NEW CANADA, Maine — Erin Parisien has the heart and soul of a gambler.
Now she and her husband, Richard Nielsen, have gone all in, raising and selling beef cattle in northern Maine, and they’re betting the area’s appetite for locally produced beef will pay off.
The couple founded Aroostook Beef Co. in 2014 after moving to Maine from Nebraska and purchasing land in New Canada, just south of Fort Kent.
“We started off with Black Angus beef,” Parisien said over breakfast at a local diner recently. “That’s what we raised in Nebraska. That’s what we know.”
A native of Maine, the 28-year-old rancher moved as a young girl to Nebraska said cattle ranching was never anything she’d given thought to as a career, much less in Maine.
“I was a city kid,” Parisien said. “I grew up just outside Omaha, and in high school I thought cow tipping was a real thing.”
For a time, she planned to head to Las Vegas and score big playing poker. She even saved up the money to fund the venture.
But when her fellow poker partner backed out, she found herself working at a diner, where she met Nielsen, an experienced cattleman. The two eventually decided to go into the cattle business as a team.
At first, she said, they were looking at land in Montana, but visits to the St. John Valley — where Parisien has family — and the availability of land that met their criteria changed those plans.
“Northern Maine is actually good beef country,” Parisien said. “It’s working pretty well. There is open pastureland and a lot of water. In fact, when I first went out on our pastures and saw water actually bubbling out of the ground, I thought that was the neatest thing ever.”
Roughy half the ranch is wooded, and it’s in those shady woods where most of the cattle spend hot summer afternoons.
Days at Aroostook Beef Co. start at sunup, with feeding and watering the 100-plus member cattle herd and tending the large flock of chickens and several pet goats.
With the recently warm and finally rain-free weather, haying has begun.
“We do give them a lot of treats,” Parisien said. “So if they hear us coming, they’ll usually come running.”
The Aroostook Beef Co.’s cattle being sold for meat were born and raised on the New Canada farm. They are fed only local hay and grain, Parisien said, and are not given growth hormones or antibiotics.
For now, Aroostook Beef is sold locally, directly from the farm and at area farmers markets.
“It’s been a bit of a struggle to get people to realize local beef is going to be superior to what they get at a grocery store with commercial beef, but they are beginning to figure that out,” she said.
This season, Parisien and Nielsen are offering beef CSAs, allowing people to pre-purchase a set amount of beef by the month.
For Parisien, the entire cattle process has been a learning experience.

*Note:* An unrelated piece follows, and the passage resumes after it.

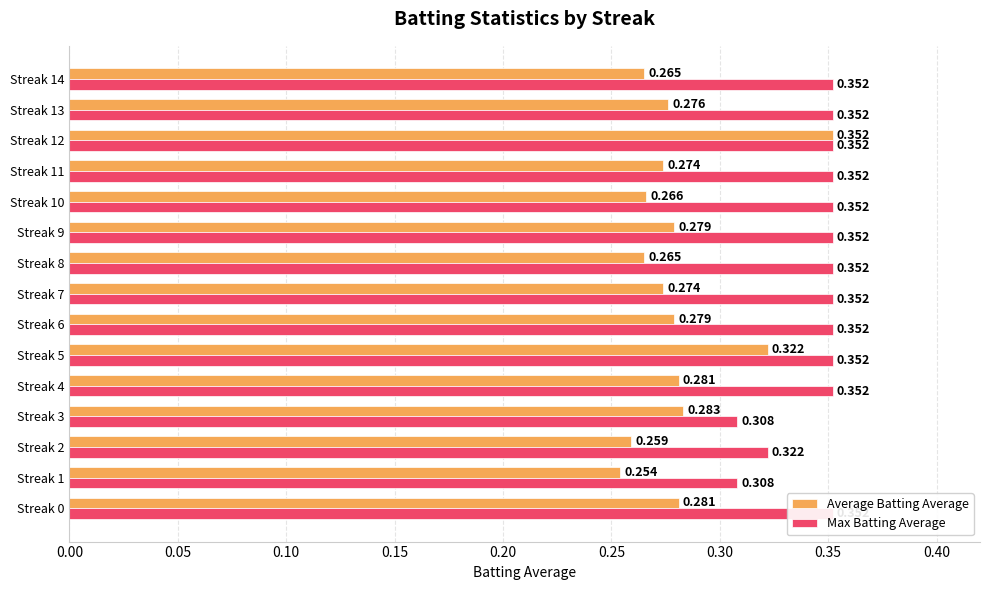

How many bars are there in total?

30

“You have to start somewhere. For us it was buying the land, build[ing] storage for food and equipment and then buy[ing our] first cows and bull,” she said. “Nine months later you have a calf and — if you are lucky — 16 months after that you have something to sell.”
She also had to learn how to run the various tractors and implements needed to manage the land.
“When anything on the equipment would go wrong, right away I’d call Rich,” she said with a laugh. “Now, with some of the minor breakdowns I can figure it out. But there is still stuff that goes really wrong [and] repairs of that are beyond my paygrade.”
Parisien also finds the science behind what makes a good meat producer fascinating.
“I’ll spend a lot of time researching the DNA and genetics of different cows and bulls,” she said. “I want to track down what I feel is that perfect animal.”
Using that knowledge, Parisien said she and Nielsen purchased their first cows and bulls from western states, including Montana and the Dakotas. The cattle being sold for meat are the Maine-born offspring of those animals.
So far, the couple is pleased with how their herd and life in Maine is shaping up, and Parisien said it was worth the toss of the dice.
“When I play poker there is so much more going on than just what cards you have or what meets the eye,” she said. “With my cattle, I find there is so much more going on with them than meets the eye; you just have to play your cards and go with it.”